▶ _Extrait fourni_:
Seulement deux ans après les manifestations de Gafsa-Redeyef, un nouveau mouvement de mobilisation populaire se met en marche après l’immolation du jeune diplômé chômeur Mohamed Bouazizi le 17 décembre 2010 à Sidi Bouzid au centre de la Tunisie. Grâce aux réseaux sociaux, ces manifestations prennent une ampleur inattendue et s’étendent à l’ensemble du pays, menant à la chute du Président Ben Ali le 14 janvier 2011, malgré une répression féroce de la part des forces de sécurité.
Selon Fahem, les manifestations de 2008 ont été inscrites dans la mémoire collective du pays facilitant la mobilisation des individus dans le futur. Les jeunes « diplômés chômeurs » ont été en 2008 comme en 2010 les moteurs du changement.

[Données recueillies]
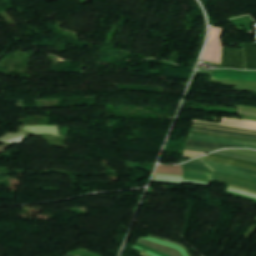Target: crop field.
I'll return each mask as SVG.
<instances>
[{
  "label": "crop field",
  "instance_id": "8a807250",
  "mask_svg": "<svg viewBox=\"0 0 256 256\" xmlns=\"http://www.w3.org/2000/svg\"><path fill=\"white\" fill-rule=\"evenodd\" d=\"M221 66L245 69L243 50L223 48Z\"/></svg>",
  "mask_w": 256,
  "mask_h": 256
},
{
  "label": "crop field",
  "instance_id": "ac0d7876",
  "mask_svg": "<svg viewBox=\"0 0 256 256\" xmlns=\"http://www.w3.org/2000/svg\"><path fill=\"white\" fill-rule=\"evenodd\" d=\"M213 79L256 80V72L233 71V70H214Z\"/></svg>",
  "mask_w": 256,
  "mask_h": 256
},
{
  "label": "crop field",
  "instance_id": "34b2d1b8",
  "mask_svg": "<svg viewBox=\"0 0 256 256\" xmlns=\"http://www.w3.org/2000/svg\"><path fill=\"white\" fill-rule=\"evenodd\" d=\"M191 134H192V133H191ZM193 135H197V134H193ZM193 135H190L188 139H191V140H198V141H206V142H213V143H224V144H231V145H239V146H245V147L256 148V145L246 144V143H240V142H249V143H255V144H256V142L243 141V140H235V139H226V138H216V137L205 136V137H209V138L240 141V142H232V141H224V140H216V139H207V138H202V137L193 136ZM199 136H203V135H199Z\"/></svg>",
  "mask_w": 256,
  "mask_h": 256
},
{
  "label": "crop field",
  "instance_id": "412701ff",
  "mask_svg": "<svg viewBox=\"0 0 256 256\" xmlns=\"http://www.w3.org/2000/svg\"><path fill=\"white\" fill-rule=\"evenodd\" d=\"M246 69H256V44H244Z\"/></svg>",
  "mask_w": 256,
  "mask_h": 256
},
{
  "label": "crop field",
  "instance_id": "f4fd0767",
  "mask_svg": "<svg viewBox=\"0 0 256 256\" xmlns=\"http://www.w3.org/2000/svg\"><path fill=\"white\" fill-rule=\"evenodd\" d=\"M139 243H143L155 250H158V251H161L165 254H168L170 256H182V254L174 249V248H170V247H167V246H163V245H160V244H157L155 242H151V241H147V240H142V239H139L138 240Z\"/></svg>",
  "mask_w": 256,
  "mask_h": 256
},
{
  "label": "crop field",
  "instance_id": "dd49c442",
  "mask_svg": "<svg viewBox=\"0 0 256 256\" xmlns=\"http://www.w3.org/2000/svg\"><path fill=\"white\" fill-rule=\"evenodd\" d=\"M223 119L236 120V121H243V122H250V123H256V122H254V121H246V120H238V119H230V118H223ZM236 121H227V120H223V121H222V124H218V123H210V122H203V121H196V120H194V122H199V123H209V124H217V125H226V126H234V127L247 128V129H255V130H256V124L243 123V122H236Z\"/></svg>",
  "mask_w": 256,
  "mask_h": 256
},
{
  "label": "crop field",
  "instance_id": "e52e79f7",
  "mask_svg": "<svg viewBox=\"0 0 256 256\" xmlns=\"http://www.w3.org/2000/svg\"><path fill=\"white\" fill-rule=\"evenodd\" d=\"M204 160L222 162V163H226V164H230V165H234V166H238V167H242V168H246V169L256 171V167H254V166H250V165H246V164H242V163H237V162L227 160V159L207 156Z\"/></svg>",
  "mask_w": 256,
  "mask_h": 256
},
{
  "label": "crop field",
  "instance_id": "d8731c3e",
  "mask_svg": "<svg viewBox=\"0 0 256 256\" xmlns=\"http://www.w3.org/2000/svg\"><path fill=\"white\" fill-rule=\"evenodd\" d=\"M186 145L195 146V147L213 148V149H220L224 147H238V146L212 144V143H205V142H198V141H191V140H188Z\"/></svg>",
  "mask_w": 256,
  "mask_h": 256
},
{
  "label": "crop field",
  "instance_id": "5a996713",
  "mask_svg": "<svg viewBox=\"0 0 256 256\" xmlns=\"http://www.w3.org/2000/svg\"><path fill=\"white\" fill-rule=\"evenodd\" d=\"M204 162L206 163V165L232 169V170H236V171H240V172H244V173H248V174L256 176V172H254V171H250V170H246V169H242V168H238V167H234V166L224 165V164L213 163V162H207V161H204Z\"/></svg>",
  "mask_w": 256,
  "mask_h": 256
},
{
  "label": "crop field",
  "instance_id": "3316defc",
  "mask_svg": "<svg viewBox=\"0 0 256 256\" xmlns=\"http://www.w3.org/2000/svg\"><path fill=\"white\" fill-rule=\"evenodd\" d=\"M211 168L213 169V171L229 173V174H232V175H236V176H239V177H243V178H247V179H251V180H255L256 181V177L255 176H251V175L240 173V172H236V171L226 170V169H222V168H218V167H211Z\"/></svg>",
  "mask_w": 256,
  "mask_h": 256
},
{
  "label": "crop field",
  "instance_id": "28ad6ade",
  "mask_svg": "<svg viewBox=\"0 0 256 256\" xmlns=\"http://www.w3.org/2000/svg\"><path fill=\"white\" fill-rule=\"evenodd\" d=\"M214 154H218V155H222V156H228V157H233V158H238V159H242V160H246V161H250V162L256 163V159L255 158H251V157H247V156H243V155H239V154H235V153H229V152L220 151V152L214 153Z\"/></svg>",
  "mask_w": 256,
  "mask_h": 256
},
{
  "label": "crop field",
  "instance_id": "d1516ede",
  "mask_svg": "<svg viewBox=\"0 0 256 256\" xmlns=\"http://www.w3.org/2000/svg\"><path fill=\"white\" fill-rule=\"evenodd\" d=\"M184 176L209 179L210 174L197 171H184Z\"/></svg>",
  "mask_w": 256,
  "mask_h": 256
},
{
  "label": "crop field",
  "instance_id": "22f410ed",
  "mask_svg": "<svg viewBox=\"0 0 256 256\" xmlns=\"http://www.w3.org/2000/svg\"><path fill=\"white\" fill-rule=\"evenodd\" d=\"M144 239L151 240V241H155V242H158V243H161V244H164V245H168V246L174 247V248L180 250V251L182 252L183 256H188V255L186 254V252H185L182 248H180V247H177V246L168 244V243L163 242V241H160V240H155V239H150V238H144Z\"/></svg>",
  "mask_w": 256,
  "mask_h": 256
},
{
  "label": "crop field",
  "instance_id": "cbeb9de0",
  "mask_svg": "<svg viewBox=\"0 0 256 256\" xmlns=\"http://www.w3.org/2000/svg\"><path fill=\"white\" fill-rule=\"evenodd\" d=\"M185 150L199 151V152H205V153H209L211 151H214L212 149L195 148V147H189V146H186Z\"/></svg>",
  "mask_w": 256,
  "mask_h": 256
},
{
  "label": "crop field",
  "instance_id": "5142ce71",
  "mask_svg": "<svg viewBox=\"0 0 256 256\" xmlns=\"http://www.w3.org/2000/svg\"><path fill=\"white\" fill-rule=\"evenodd\" d=\"M183 167H189V168H195V169H206L211 170L207 166H201V165H191V164H184Z\"/></svg>",
  "mask_w": 256,
  "mask_h": 256
},
{
  "label": "crop field",
  "instance_id": "d9b57169",
  "mask_svg": "<svg viewBox=\"0 0 256 256\" xmlns=\"http://www.w3.org/2000/svg\"><path fill=\"white\" fill-rule=\"evenodd\" d=\"M192 130H194V129H192ZM194 131L208 132V133H215V134H221V135H227V136H235V137H243V138L256 139V138H252V137L239 136V135H232V134H224V133H216V132H210V131H201V130H194Z\"/></svg>",
  "mask_w": 256,
  "mask_h": 256
},
{
  "label": "crop field",
  "instance_id": "733c2abd",
  "mask_svg": "<svg viewBox=\"0 0 256 256\" xmlns=\"http://www.w3.org/2000/svg\"><path fill=\"white\" fill-rule=\"evenodd\" d=\"M149 237H151V238H156V239H160V238H157V237H154V236H151V235H150ZM160 240H163V241H166V242H169V243H172V244H175V245H178V246L183 247V248L187 251L188 255L191 256L190 253H189V249H188L187 247H184V246H182V245H180V244H177V243H175V242H173V241L164 240V239H160Z\"/></svg>",
  "mask_w": 256,
  "mask_h": 256
},
{
  "label": "crop field",
  "instance_id": "4a817a6b",
  "mask_svg": "<svg viewBox=\"0 0 256 256\" xmlns=\"http://www.w3.org/2000/svg\"><path fill=\"white\" fill-rule=\"evenodd\" d=\"M194 124H198V125H208V126H216V127H222V128H228V129H234V130H241V131L256 132V131H254V130H246V129L229 128V127L217 126V125L199 124V123H194Z\"/></svg>",
  "mask_w": 256,
  "mask_h": 256
},
{
  "label": "crop field",
  "instance_id": "bc2a9ffb",
  "mask_svg": "<svg viewBox=\"0 0 256 256\" xmlns=\"http://www.w3.org/2000/svg\"><path fill=\"white\" fill-rule=\"evenodd\" d=\"M136 245H138V246H140V247H142V248H144V249H146V250H148V251H150V252L156 253V254H158V255H160V256H167V255L162 254V253H160V252L154 251V250H152V249H150V248H148V247H146V246H144V245H142V244L137 243Z\"/></svg>",
  "mask_w": 256,
  "mask_h": 256
},
{
  "label": "crop field",
  "instance_id": "214f88e0",
  "mask_svg": "<svg viewBox=\"0 0 256 256\" xmlns=\"http://www.w3.org/2000/svg\"><path fill=\"white\" fill-rule=\"evenodd\" d=\"M193 128L194 129L216 131V132H225V133H233V134H239V135H246V134H241V133H236V132H229V131L211 130V129L196 128V127H193ZM247 136H253V135H247Z\"/></svg>",
  "mask_w": 256,
  "mask_h": 256
},
{
  "label": "crop field",
  "instance_id": "92a150f3",
  "mask_svg": "<svg viewBox=\"0 0 256 256\" xmlns=\"http://www.w3.org/2000/svg\"><path fill=\"white\" fill-rule=\"evenodd\" d=\"M211 156H217V155H213V154H210ZM217 157H222V156H217ZM222 158H227V159H231V160H234V161H238V162H242V163H246V164H250V165H254L256 166V164L254 163H250V162H246V161H242V160H238V159H233V158H228V157H222Z\"/></svg>",
  "mask_w": 256,
  "mask_h": 256
},
{
  "label": "crop field",
  "instance_id": "dafd665d",
  "mask_svg": "<svg viewBox=\"0 0 256 256\" xmlns=\"http://www.w3.org/2000/svg\"><path fill=\"white\" fill-rule=\"evenodd\" d=\"M193 132V131H191ZM193 133H198V134H205V135H213V134H206V133H200V132H193ZM213 136H220V135H213ZM221 137H227V136H221ZM230 138H235V137H230ZM238 139H243V138H238ZM246 140H251V139H246ZM256 141V140H253Z\"/></svg>",
  "mask_w": 256,
  "mask_h": 256
},
{
  "label": "crop field",
  "instance_id": "00972430",
  "mask_svg": "<svg viewBox=\"0 0 256 256\" xmlns=\"http://www.w3.org/2000/svg\"><path fill=\"white\" fill-rule=\"evenodd\" d=\"M189 163L205 165L202 161H199V160H195V161H192V162H189Z\"/></svg>",
  "mask_w": 256,
  "mask_h": 256
},
{
  "label": "crop field",
  "instance_id": "a9b5d70f",
  "mask_svg": "<svg viewBox=\"0 0 256 256\" xmlns=\"http://www.w3.org/2000/svg\"><path fill=\"white\" fill-rule=\"evenodd\" d=\"M184 155H186V156H192V157L199 156V155H197V154H188V153H184Z\"/></svg>",
  "mask_w": 256,
  "mask_h": 256
},
{
  "label": "crop field",
  "instance_id": "4177f3b9",
  "mask_svg": "<svg viewBox=\"0 0 256 256\" xmlns=\"http://www.w3.org/2000/svg\"><path fill=\"white\" fill-rule=\"evenodd\" d=\"M133 248L141 249V248H138V247H136V246H134ZM146 253L150 254L151 256H157V255H155V254H153V253H150V252H148V251H147Z\"/></svg>",
  "mask_w": 256,
  "mask_h": 256
},
{
  "label": "crop field",
  "instance_id": "730fd06b",
  "mask_svg": "<svg viewBox=\"0 0 256 256\" xmlns=\"http://www.w3.org/2000/svg\"><path fill=\"white\" fill-rule=\"evenodd\" d=\"M140 253H141L140 255H142V256H149V255H147V254H145L143 252H140Z\"/></svg>",
  "mask_w": 256,
  "mask_h": 256
},
{
  "label": "crop field",
  "instance_id": "eef30255",
  "mask_svg": "<svg viewBox=\"0 0 256 256\" xmlns=\"http://www.w3.org/2000/svg\"><path fill=\"white\" fill-rule=\"evenodd\" d=\"M185 152H189V151H185ZM189 153H198V152H189ZM198 154H204V153H198Z\"/></svg>",
  "mask_w": 256,
  "mask_h": 256
}]
</instances>
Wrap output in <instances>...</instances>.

▶ _Consigne écrite_: Dans l'extrait sur la révolution tunisienne, recopiez le passage qui s'ouvre sur les mots contenant « Seulement deux ans » et se clôt sur « forces de sécurité. », en remplaçant « Sidi Bouzid » par « Kasserine ».

▶ _Réponse produite_:
Seulement deux ans après les manifestations de Gafsa-Redeyef, un nouveau mouvement de mobilisation populaire se met en marche après l’immolation du jeune diplômé chômeur Mohamed Bouazizi le 17 décembre 2010 à Kasserine au centre de la Tunisie. Grâce aux réseaux sociaux, ces manifestations prennent une ampleur inattendue et s’étendent à l’ensemble du pays, menant à la chute du Président Ben Ali le 14 janvier 2011, malgré une répression féroce de la part des forces de sécurité.